Exercise material: Begin
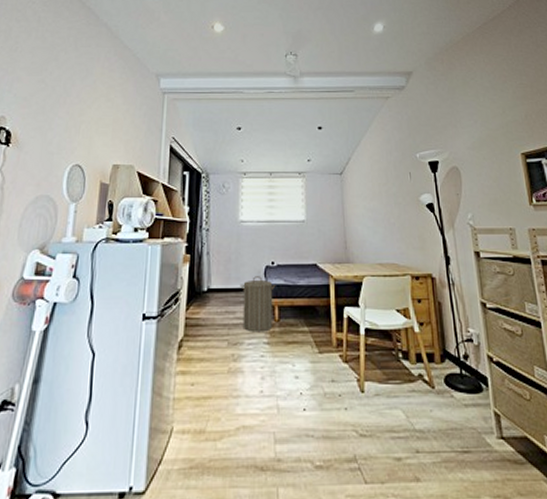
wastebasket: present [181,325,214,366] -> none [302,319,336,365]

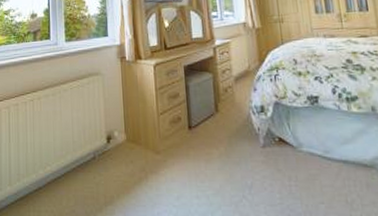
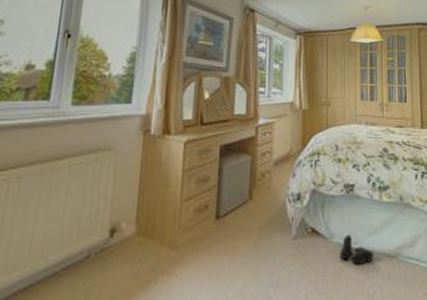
boots: none [310,143,348,174] -> present [339,234,373,266]

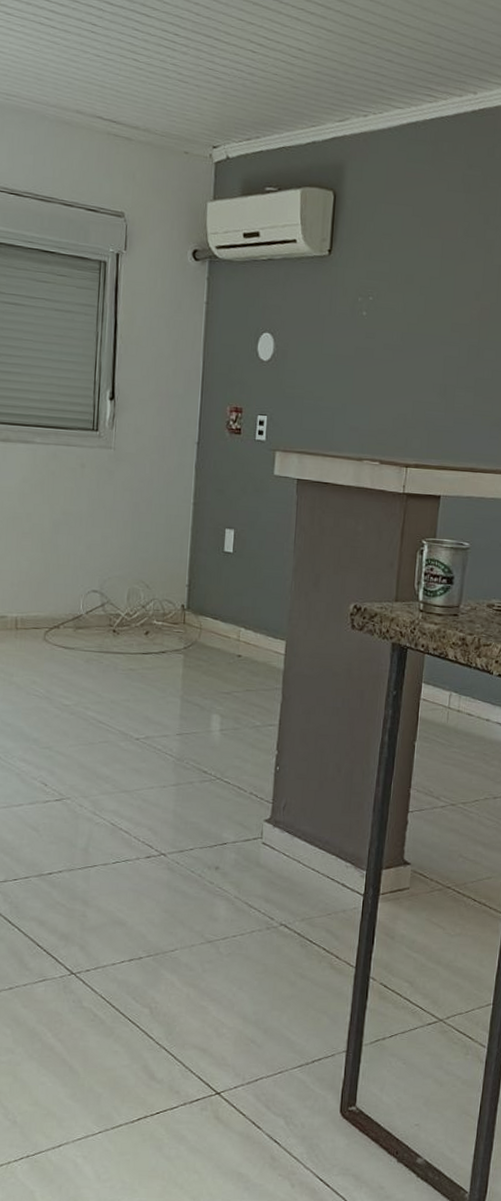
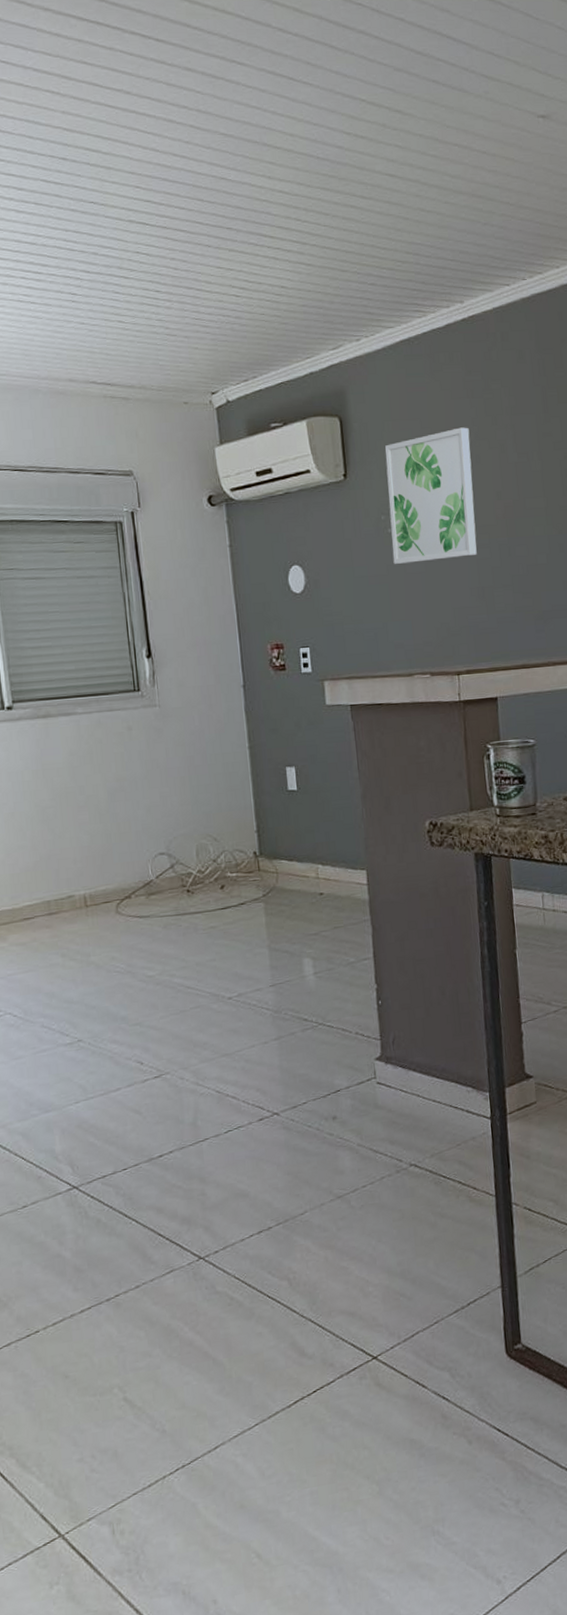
wall art: none [362,221,460,352] -> present [385,427,477,565]

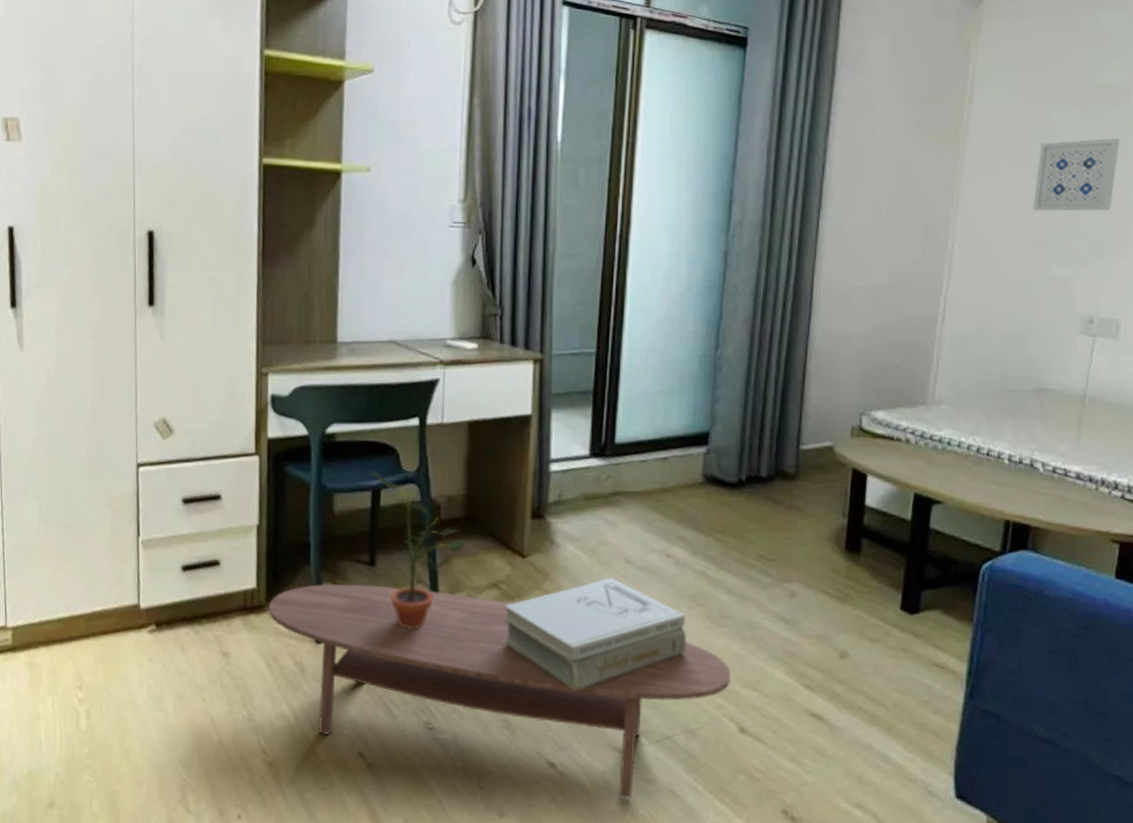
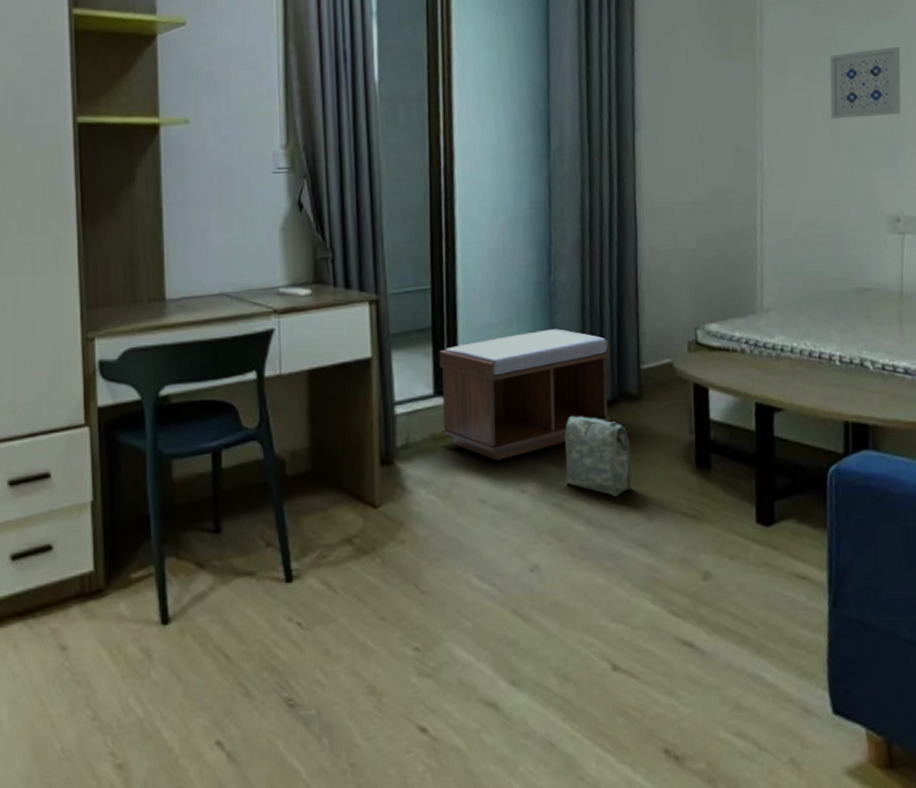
coffee table: present [269,584,732,799] -> none [109,553,599,758]
potted plant: present [370,471,466,629] -> none [209,431,315,598]
book: present [504,577,687,690] -> none [359,519,551,645]
bench: none [593,402,771,525] -> present [439,329,611,461]
bag: none [712,489,780,571] -> present [565,416,632,497]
Exercise material: End
Please return the full listing word for word, but without any pictures.

wastebasket: present [181,325,214,366] -> none [302,319,336,365]

boots: none [310,143,348,174] -> present [339,234,373,266]

wall art: none [362,221,460,352] -> present [385,427,477,565]

coffee table: present [269,584,732,799] -> none [109,553,599,758]
potted plant: present [370,471,466,629] -> none [209,431,315,598]
book: present [504,577,687,690] -> none [359,519,551,645]
bench: none [593,402,771,525] -> present [439,329,611,461]
bag: none [712,489,780,571] -> present [565,416,632,497]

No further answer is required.